It seems as if, in these days of social turbulence and unceasing controversy, any sort of claim causes a stir. What if I were to say that the infamous, often crippling malaise known as “senioritis” actually affects less people than we would like to believe? Furthermore, what if I were to suggest that the very existence of this “condition” is characteristic of a growing trend – one of cheap excuses? That would seem outrageous. In truth, it isn’t. We all know how sweet of an indulgence it is to self-diagnose with “senioritis.” After all, it is one of the most effective evasion techniques when confronted with the intimidating task of justifying underachievement. It is the psychological bane of students and parents alike – causing an academic slump on one end and an unwelcome rise in blood pressure on the other. Given the notoriety of this destructive phenomenon, one is made to wonder what sort of thought processes bring about its onset.

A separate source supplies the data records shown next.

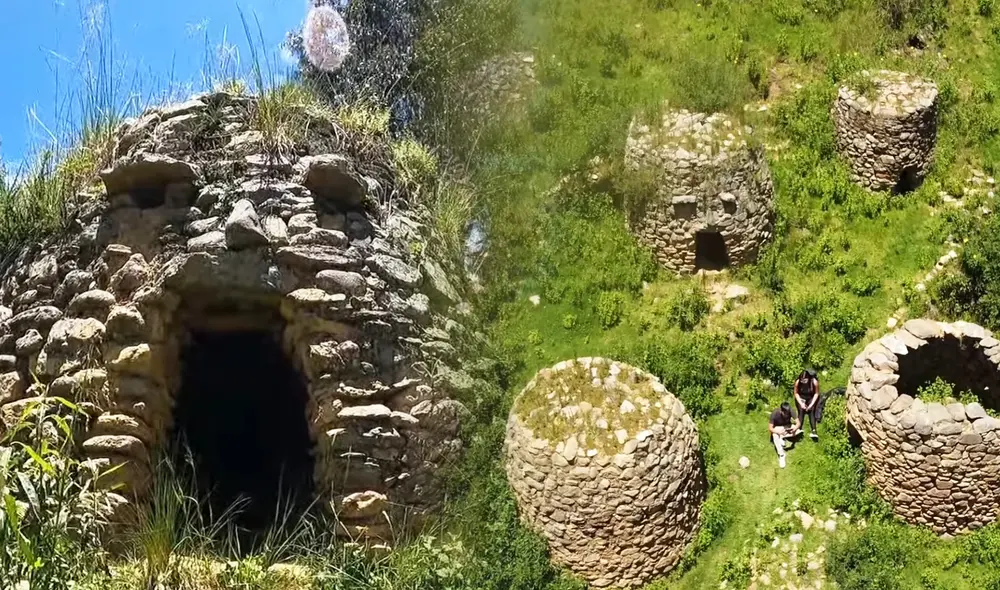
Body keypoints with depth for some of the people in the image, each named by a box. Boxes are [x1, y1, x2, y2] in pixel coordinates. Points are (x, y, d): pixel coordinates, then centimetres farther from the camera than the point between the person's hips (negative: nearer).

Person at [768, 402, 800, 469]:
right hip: (777, 428, -3)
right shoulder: (774, 414, -31)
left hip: (787, 427, 3)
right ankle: (781, 455, -36)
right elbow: (770, 428, -29)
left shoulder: (790, 411, -25)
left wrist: (795, 428, -44)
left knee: (798, 431, -26)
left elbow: (798, 423, -21)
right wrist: (779, 432, -47)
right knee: (775, 435, -37)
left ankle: (782, 437, -11)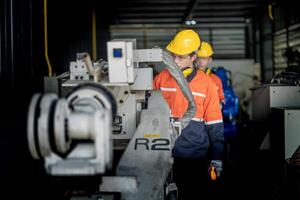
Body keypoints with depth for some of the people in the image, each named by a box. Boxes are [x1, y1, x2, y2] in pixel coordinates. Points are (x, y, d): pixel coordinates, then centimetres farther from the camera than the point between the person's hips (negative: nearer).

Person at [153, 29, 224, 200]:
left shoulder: (206, 83, -5)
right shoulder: (161, 78, 1)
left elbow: (215, 125, -2)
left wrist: (217, 158, -1)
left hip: (196, 155, -2)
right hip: (167, 153, 2)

I’ve always struggled to take things at face value, perpetually losing the fight against my philosophical inclinations. For this very reason, I actually want to understand what goes on through the mind of a senioritis sufferer. Though the overly dramatic medical terminology is obviously used in jest, it helps us approach the problem from an objective standpoint. At this point, I’ll pause to answer several questions that readers likely have. Was I ever a second semester senior in high school? Why yes, of course! I suppose I was just extraordinarily fortunate to avoid the overwhelming feelings of apathy and slothfulness that plague many high school seniors. When the hustle and bustle of college applications seemed long gone and the envelopes were beginning to trickle in, some of my closest friends expressed their delight at the “end of high school.” As a seasoned paranoiac, I always shook in my boots when I heard stories of rescinded admission due to sub-par second semester performance. Though the prevalence of such cases isn’t very high, the mere possibility was enough to keep me in line. I wish I could say the possibility of all mishaps was enough to keep me out of other sorts of trouble!

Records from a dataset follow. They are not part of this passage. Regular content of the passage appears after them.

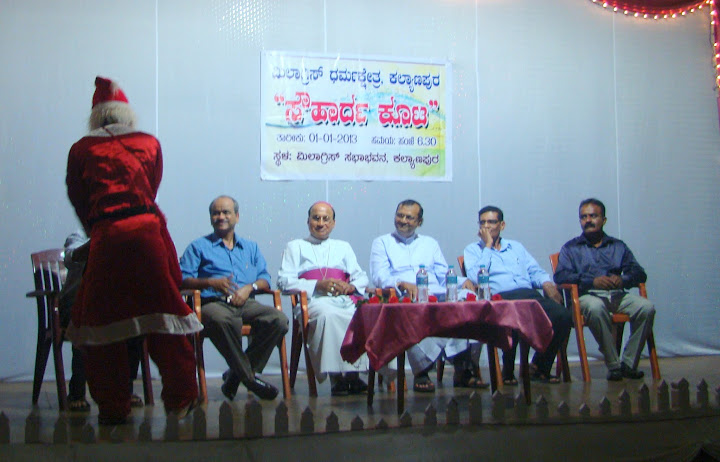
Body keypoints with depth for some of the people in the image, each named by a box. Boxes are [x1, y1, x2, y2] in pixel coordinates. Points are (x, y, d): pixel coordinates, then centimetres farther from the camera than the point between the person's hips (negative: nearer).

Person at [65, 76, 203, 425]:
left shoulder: (81, 150, 10)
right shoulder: (150, 144, 14)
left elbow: (78, 199, 17)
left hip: (106, 238, -1)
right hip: (149, 232, 2)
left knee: (100, 320, 9)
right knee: (164, 314, 8)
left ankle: (112, 407, 11)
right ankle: (180, 400, 13)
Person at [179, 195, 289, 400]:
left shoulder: (250, 247, 30)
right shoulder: (198, 247, 20)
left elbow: (265, 279, 18)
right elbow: (183, 279, 6)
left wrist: (249, 287, -3)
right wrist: (210, 282, -10)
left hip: (247, 303, 3)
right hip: (214, 302, -3)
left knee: (279, 319, -28)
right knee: (220, 319, -42)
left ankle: (236, 375, -17)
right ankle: (249, 376, -25)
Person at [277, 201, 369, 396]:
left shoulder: (343, 247, 33)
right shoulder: (295, 246, 24)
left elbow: (361, 278, 22)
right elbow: (284, 281, 8)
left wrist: (350, 287, -3)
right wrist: (318, 285, -6)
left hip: (344, 300, 3)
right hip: (313, 300, -3)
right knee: (328, 314, -40)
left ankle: (353, 374, -31)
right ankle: (336, 376, -37)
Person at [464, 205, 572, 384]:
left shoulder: (516, 247, 31)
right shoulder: (473, 249, 18)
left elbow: (536, 272, 22)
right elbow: (475, 277, -2)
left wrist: (548, 284, 0)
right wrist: (488, 246, 4)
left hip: (529, 294, 4)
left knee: (563, 316, -24)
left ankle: (540, 366, -5)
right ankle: (508, 370, -11)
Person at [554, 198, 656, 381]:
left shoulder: (618, 246, 26)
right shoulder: (571, 248, 18)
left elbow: (639, 273, 13)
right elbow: (561, 276, -1)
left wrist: (623, 279, -11)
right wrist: (592, 281, -16)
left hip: (617, 295, 3)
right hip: (587, 295, -3)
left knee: (646, 307, -27)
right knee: (595, 308, -39)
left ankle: (629, 363, -19)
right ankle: (613, 365, -30)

Enough about my (somewhat) irrational fears – the main point of this entry concerns a much deeper issue. As a guilty member of a generation known as the “millenials,” I am well acquainted with the faults of teens and young adults when it comes to managing responsibility. No matter which way it’s spun, we are masterminds when it comes to excuses. From stories about students falsely claiming to suffer from ADD to casually telling the boss you’re just not up to things today, we earn myriad headshakes. I don’t mean to dampen the mood, but time isn’t going to slow down for us. Wading through thick nostalgia, on the doorstep of my senior year in college, I’ve come to realizations that previously eluded me. The undergraduate years are a real golden age. We build ourselves, start to understand the world, and even begin to take advice seriously. Above all, however, we inch closer and closer to comprehending that we may no longer seek shelter under petty excuses.